There’s an inherent, undeniable link between comedy and horror. One only needs to look at, say, Alfred Hitchcock. The master of terror and suspense had a darkly humorous side exemplified by his iconic “Cure for Insomnia” sketch. A more recent example might be Jordan Peele, who rose to prominence as one half of the titular comedic duo of Key & Peele before moving to direct some of the most acclaimed horror movies of the 21st century like Get Out and Us. And then there’s the controversial Japanese filmmaker Takashi Miike. The director described as ultra-violent by Quentin Tarantino is also into kawaii, it turns out.
Miike’s Rise to Horror Fame
Miike is perhaps best known for his 1999 horror movie Audition, a masterpiece of pacing, suspense, and torture scenes that once seen can never be unseen. If you want proof of that, find someone who’s seen it and mention “the needle scene,” then watch them visibly wince. Miike’s 2001 film Ichi the Killer was definitely less refined, but surely grabbed everyone’s attention again. What it lacked in subtlety, it made up for with even more disturbing scenes of torture and mutilation, which has probably forever ruined tempura for many people. Notably, 13 Assassins in 2010 cemented Miike’s cult following in the West, in addition to his popularity back home.

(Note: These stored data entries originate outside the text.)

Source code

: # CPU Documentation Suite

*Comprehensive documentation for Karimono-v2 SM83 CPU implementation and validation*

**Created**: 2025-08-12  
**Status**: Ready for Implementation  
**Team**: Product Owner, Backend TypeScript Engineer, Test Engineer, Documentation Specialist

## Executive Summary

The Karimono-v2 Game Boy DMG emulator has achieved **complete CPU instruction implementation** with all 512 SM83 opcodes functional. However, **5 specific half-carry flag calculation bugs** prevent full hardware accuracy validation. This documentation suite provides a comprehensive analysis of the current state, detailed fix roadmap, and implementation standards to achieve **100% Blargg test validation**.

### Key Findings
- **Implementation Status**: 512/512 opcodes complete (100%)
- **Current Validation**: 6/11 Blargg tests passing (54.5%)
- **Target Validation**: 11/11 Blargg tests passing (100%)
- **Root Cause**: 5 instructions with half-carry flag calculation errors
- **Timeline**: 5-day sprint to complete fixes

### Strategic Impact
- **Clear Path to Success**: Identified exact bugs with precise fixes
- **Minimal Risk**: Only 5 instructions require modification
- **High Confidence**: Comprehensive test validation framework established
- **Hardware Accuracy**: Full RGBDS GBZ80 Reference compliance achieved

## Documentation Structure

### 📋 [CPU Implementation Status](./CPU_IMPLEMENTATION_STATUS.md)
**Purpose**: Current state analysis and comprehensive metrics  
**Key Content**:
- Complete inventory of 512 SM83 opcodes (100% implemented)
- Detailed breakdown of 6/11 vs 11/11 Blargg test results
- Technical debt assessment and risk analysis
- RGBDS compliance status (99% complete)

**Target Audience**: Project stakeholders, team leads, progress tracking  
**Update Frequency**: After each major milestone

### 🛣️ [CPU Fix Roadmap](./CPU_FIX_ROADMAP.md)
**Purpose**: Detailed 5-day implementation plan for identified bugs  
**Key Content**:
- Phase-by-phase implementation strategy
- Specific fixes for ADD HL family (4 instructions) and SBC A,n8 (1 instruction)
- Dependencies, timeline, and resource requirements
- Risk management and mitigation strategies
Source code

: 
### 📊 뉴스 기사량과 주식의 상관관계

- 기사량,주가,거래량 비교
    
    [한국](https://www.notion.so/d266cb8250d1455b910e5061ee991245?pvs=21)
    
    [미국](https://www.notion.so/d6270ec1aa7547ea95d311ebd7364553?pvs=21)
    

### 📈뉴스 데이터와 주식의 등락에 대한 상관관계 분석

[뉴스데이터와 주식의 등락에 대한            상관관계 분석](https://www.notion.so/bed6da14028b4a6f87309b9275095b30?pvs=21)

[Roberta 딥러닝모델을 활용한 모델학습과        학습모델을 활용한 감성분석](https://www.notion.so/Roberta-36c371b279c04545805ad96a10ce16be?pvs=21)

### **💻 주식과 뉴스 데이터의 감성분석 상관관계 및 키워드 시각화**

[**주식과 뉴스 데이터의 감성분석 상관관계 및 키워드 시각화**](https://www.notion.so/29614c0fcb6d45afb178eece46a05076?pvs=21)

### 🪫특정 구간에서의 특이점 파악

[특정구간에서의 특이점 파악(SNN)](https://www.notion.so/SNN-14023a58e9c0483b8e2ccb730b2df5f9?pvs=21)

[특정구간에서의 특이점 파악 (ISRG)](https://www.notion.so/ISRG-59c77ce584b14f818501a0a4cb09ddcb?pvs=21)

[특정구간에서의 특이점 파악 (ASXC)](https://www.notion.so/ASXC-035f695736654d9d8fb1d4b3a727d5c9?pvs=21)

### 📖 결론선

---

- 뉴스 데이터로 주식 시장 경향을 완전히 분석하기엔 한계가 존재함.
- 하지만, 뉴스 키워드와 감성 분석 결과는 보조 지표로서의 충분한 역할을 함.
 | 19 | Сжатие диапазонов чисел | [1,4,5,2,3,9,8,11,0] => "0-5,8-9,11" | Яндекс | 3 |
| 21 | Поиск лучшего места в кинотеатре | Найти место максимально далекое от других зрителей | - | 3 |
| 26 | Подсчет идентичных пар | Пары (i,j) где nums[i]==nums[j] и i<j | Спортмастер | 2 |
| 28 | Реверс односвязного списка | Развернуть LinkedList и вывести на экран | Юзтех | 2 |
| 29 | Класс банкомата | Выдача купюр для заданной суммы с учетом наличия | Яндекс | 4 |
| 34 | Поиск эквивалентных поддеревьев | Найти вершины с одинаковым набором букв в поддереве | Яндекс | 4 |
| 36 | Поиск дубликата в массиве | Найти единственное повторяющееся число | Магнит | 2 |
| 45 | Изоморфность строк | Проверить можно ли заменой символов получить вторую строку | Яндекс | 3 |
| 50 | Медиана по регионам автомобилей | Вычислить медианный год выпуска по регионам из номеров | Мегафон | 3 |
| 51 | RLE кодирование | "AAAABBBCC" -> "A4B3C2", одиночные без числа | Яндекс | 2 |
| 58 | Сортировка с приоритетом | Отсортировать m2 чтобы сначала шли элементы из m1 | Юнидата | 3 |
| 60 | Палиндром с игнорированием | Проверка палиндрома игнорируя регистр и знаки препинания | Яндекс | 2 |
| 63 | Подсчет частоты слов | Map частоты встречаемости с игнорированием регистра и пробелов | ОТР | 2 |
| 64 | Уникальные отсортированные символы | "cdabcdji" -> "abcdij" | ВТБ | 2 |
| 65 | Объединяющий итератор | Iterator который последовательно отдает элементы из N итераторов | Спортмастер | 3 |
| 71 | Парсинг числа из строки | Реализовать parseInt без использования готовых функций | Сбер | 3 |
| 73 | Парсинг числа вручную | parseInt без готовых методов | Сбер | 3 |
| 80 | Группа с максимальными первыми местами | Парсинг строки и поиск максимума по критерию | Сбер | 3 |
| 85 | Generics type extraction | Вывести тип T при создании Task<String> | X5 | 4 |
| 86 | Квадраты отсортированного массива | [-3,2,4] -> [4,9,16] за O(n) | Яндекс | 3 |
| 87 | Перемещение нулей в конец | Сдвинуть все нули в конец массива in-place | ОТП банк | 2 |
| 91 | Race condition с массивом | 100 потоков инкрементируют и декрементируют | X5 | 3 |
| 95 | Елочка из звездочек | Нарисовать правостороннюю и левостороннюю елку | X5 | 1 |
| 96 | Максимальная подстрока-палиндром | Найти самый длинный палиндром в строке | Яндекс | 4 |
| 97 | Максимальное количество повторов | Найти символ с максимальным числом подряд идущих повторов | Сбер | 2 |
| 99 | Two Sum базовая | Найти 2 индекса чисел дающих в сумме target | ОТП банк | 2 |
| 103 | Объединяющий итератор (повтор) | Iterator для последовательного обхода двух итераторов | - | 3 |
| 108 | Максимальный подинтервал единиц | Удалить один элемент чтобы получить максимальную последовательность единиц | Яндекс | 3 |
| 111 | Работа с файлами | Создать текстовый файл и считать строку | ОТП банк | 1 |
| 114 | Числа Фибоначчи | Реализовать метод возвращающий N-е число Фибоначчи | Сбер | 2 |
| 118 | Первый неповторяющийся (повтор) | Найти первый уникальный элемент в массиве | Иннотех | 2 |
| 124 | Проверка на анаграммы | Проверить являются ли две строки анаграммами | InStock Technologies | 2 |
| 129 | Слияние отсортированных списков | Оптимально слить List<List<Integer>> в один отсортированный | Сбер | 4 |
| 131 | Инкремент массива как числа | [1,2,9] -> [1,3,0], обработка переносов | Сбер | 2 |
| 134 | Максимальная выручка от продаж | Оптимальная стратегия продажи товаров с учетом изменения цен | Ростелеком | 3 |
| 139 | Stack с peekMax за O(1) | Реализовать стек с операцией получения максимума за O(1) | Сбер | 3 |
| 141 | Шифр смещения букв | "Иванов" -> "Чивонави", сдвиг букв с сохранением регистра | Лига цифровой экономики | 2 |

Another worthy mention is One Missed Call (2003), possibly one of the greatest Japanese horror movies ever made. The film doesn’t rely on gore to instill a feeling of dread in the audience. Rather, it uses supernatural elements as an excuse to explore the darkest corners of the human psyche. One Missed Call is essentially a masterclass on how to do Japanese horror right. From its twisting of technology—a symbol of modernity and safety in modern Japanese society—into something deadly and sinister, right down to the supernatural force in the film being unstoppable. It may sound simple, but it’s incredibly difficult to get those elements exactly right. The American remake of One Missed Call failed so hard to understand that. As a result it now has a zero percent Rotten Tomatoes rating and is widely considered one of the worst remakes of Japanese horror ever.
Miike’s Always Been More than a Horror Director
Miike is the undeniable king of horror. But, at the same time, it’s not right to pigeonhole him solely as a horror director. He’s also really good at the lighter stuff. In fact, his very first film, Eyecatch Junction (1991), was a raunchy goofball comedy apparently inspired by all the sex scenes from Police Academy.
Miike would go on to sprinkle a little bit of humor on his darker, more disturbing stories throughout his career. Examples include his 1996 film Fudoh: The New Generation, the darkly satirical Visitor Q (2001) and Zebraman (2004). None of those films really qualify as comedies but, the comedic elements are there. What definitely qualifies as comedy is Yatterman (2009). This is a slapstick live-action adaptation of the anime of the same name about fighting supervillains with an array of silly robots.
Miike has even tried his hand at directing an English language Japanese Western film: Sukiyaki Western Django (2007), with Quentin Tarantino in the film cast. If you think there’s too much happening in that sentence, prepare yourself for the trailer.
He also directed the 2011 self-explanatory family film Ninja Kids!!! and the 1996 comedy Peanuts. The latter is probably one of his most under-appreciated works. What’s great about it is that all the humor in it comes from human misery. It exemplifies Mel Brook’s famous quote: “Tragedy is when I cut my finger. Comedy is when you fall into an open sewer and die.” That’s Peanuts in a nutshell — pun intended.
The Cult Horror Director Switches to Magical Girl TV Shows
These days, though, Miike’s concentrating on his Girls x Heroine series. The “magical girl” franchise features a new elementary school or middle school-aged girl group with a different motif each season. One example is Police × Heroine Lovepatrina! Every incarnation of the show focuses on the group battling some kind of evil force while exploring themes more geared towards girls.
If you understand Japanese, you can hear Miike explain all about his new show below.
It definitely has comedic elements, but unlike Miike’s previous works, they’re not there to add light to an underlying, disturbing story. Girls x Heroine is a straightforward children’s show. It raises the question as to why has Miike’s been dedicated to it for the last four years.
It’d be tempting to try and find any links, no matter how superficial, between his horror films and the Girls x Heroine series. Or, to look for any hidden darkness in the latter. But the truth of the matter is much simpler: Miike’s a versatile, multi-talented artist. Indeed, he’s most famous for his dark horror movies, but has never restricted himself to any specific genre or aesthetic. He’s always tried out new things and genres. Sadly, this sometimes gets overlooked because of his accomplishments as a scare flick director. This could be seen when the world collectively shrugged at his touching drama The Lion Standing in the Wind (2015).
In the end, nothing that Miike does could ever be called surprising or unlike him. He’s tried his hand at everything and will hopefully continue to do so for the foreseeable future because the world of cinema will be better for it.